(Stamp, Josiah Charles)
Herefordshire churches of interest. Their architectural features and beauties (title taken from printed advance announcement in Hereford Times newspaper)
(Hereford, Hereford Times 2 September 1905 following).
4to. An album containing the text of 35 newspaper articles on “Herefordshire Churches”written by the future Lord Stamp for the Hereford Times newspaper from September 1905 onwards, with accompanying woodcut illustrations signed F.N.B. The articles are cut and mounted, together with cuttings of associated correspondence also printed in the Hereford Times, on both sides of (39)ff of stiff card. The album also contains a mounted typed letter, signed, written to the author by the Hon.Secretary of the Woolhope Club (local Herefordshire antiquarian society) 11 May 1909. The album was rebound in the early 1980s in quarter calf, marbled boards. Loosely inserted are two examples of Lord Stamp’s engraved bookplate, and an autograph letter, signed, 27 December 1984, from Trevor Stamp, 3rd Baron Stamp, the author’s surviving son, in which Trevor Stamp records that he has had the album rebound and is giving it and the small associated notebook (which we are also offering here) to Gavin Stamp ; Gavin Stamp was Josiah Charles Stamp’s great-nephew and therefore a cousin of Trevor Stamp. A further autograph letter, signed, from Trevor Stamp to Gavin Stamp, 19 December 1977, has an attached photocopy of a newspaper photograph of the Stamp family taken at the golden wedding of their common ancestor Charles Stamp.

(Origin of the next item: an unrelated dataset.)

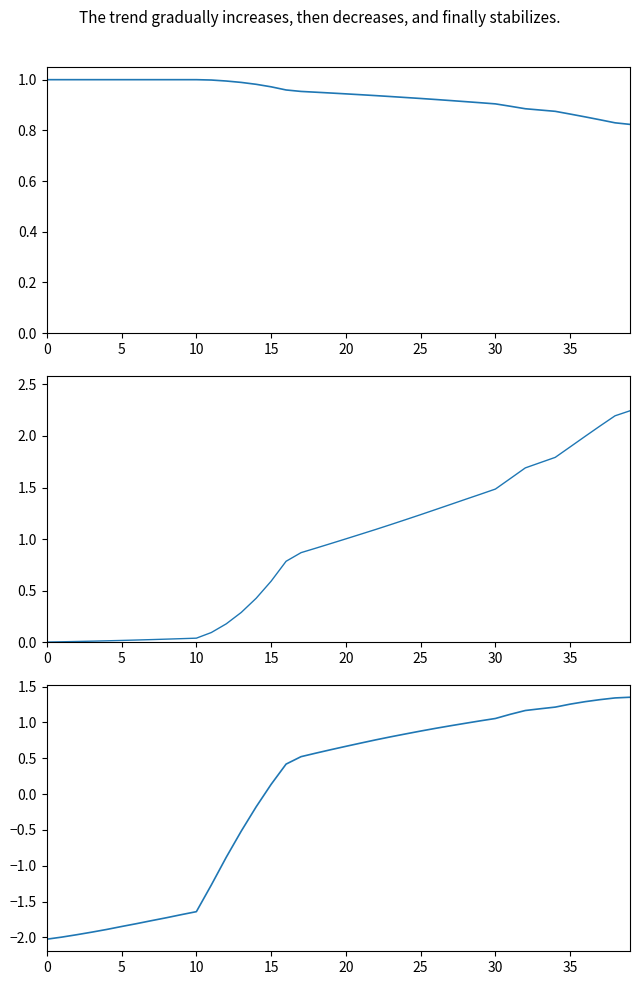

Where does the vega series first go above 1?

20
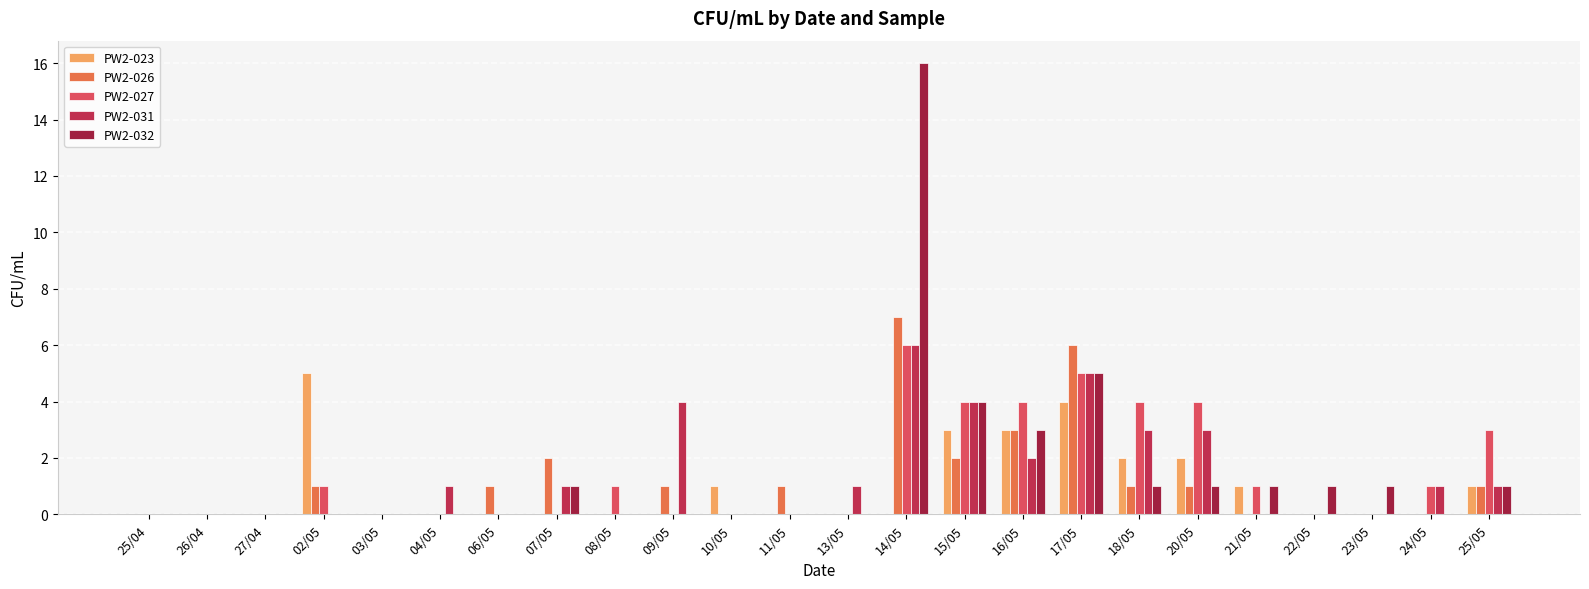

At 14/05, list the series in order from largest to smallest.

PW2-032, PW2-026, PW2-027, PW2-031, PW2-023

In 1905 Josiah Charles Stamp, subsequently 1st Baron Stamp (1880-1941), later to become famous but then a newly married Surveyor of Taxes at the Hereford office of the Inland Revenue, and a Wesleyan Methodist lay preacher, took upon himself to write a series of newspaper articles for the Hereford Times on Herefordshire’s mediaeval parish churches, signed with the initials J.C.S., and these are what are mounted in the present album. It can be claimed with confidence that the present set of these articles, bound together with the accompanying newspaper correspondence which they generated, is the only set of these articles that survives in anything approaching book format, and it represents a probably unrecognised addition to the author’s known published writings. The attention shown in these articles to accurate historical detail, and to the evidence provided by such features of the churches’ surviving fabric as mouldings and window tracery, is an early manifestation of the intellect and ambition which was to launch the author, the future Lord Stamp, who had left school before the age of sixteen, from a junior post in the Inland Revenue through a dazzling career in the public service all the way to a peerage and the position of Chief Adviser to the Government on Economic Co-ordination. His services were particularly valued by Neville Chamberlain, Britain’s Prime Minister in 1937-40, who even thought of him as a potential war-time Chancellor of the Exchequer. Regrettably, he was to be killed by a bomb at his London home in April 1941, and, as his contemporary Lord Beveridge put it in his article on Stamp in the DNB, “by this direct hit the Germans did more harm to their chief enemy than they could then have realised”. We also offer with this album a related notebook, of small octavo format and in a limp leather binding, written throughout in ink in Lord Stamp’s handwriting, containing an alphabetically arranged dictionary of the principal terms used in the description of mediaeval church architecture, given by Stamp the title “Concise Guide to the Styles”. The presence on its first page of Lord Stamp’s address when resident in Hereford dates its composition to the same approximate period as his articles in the Hereford Times.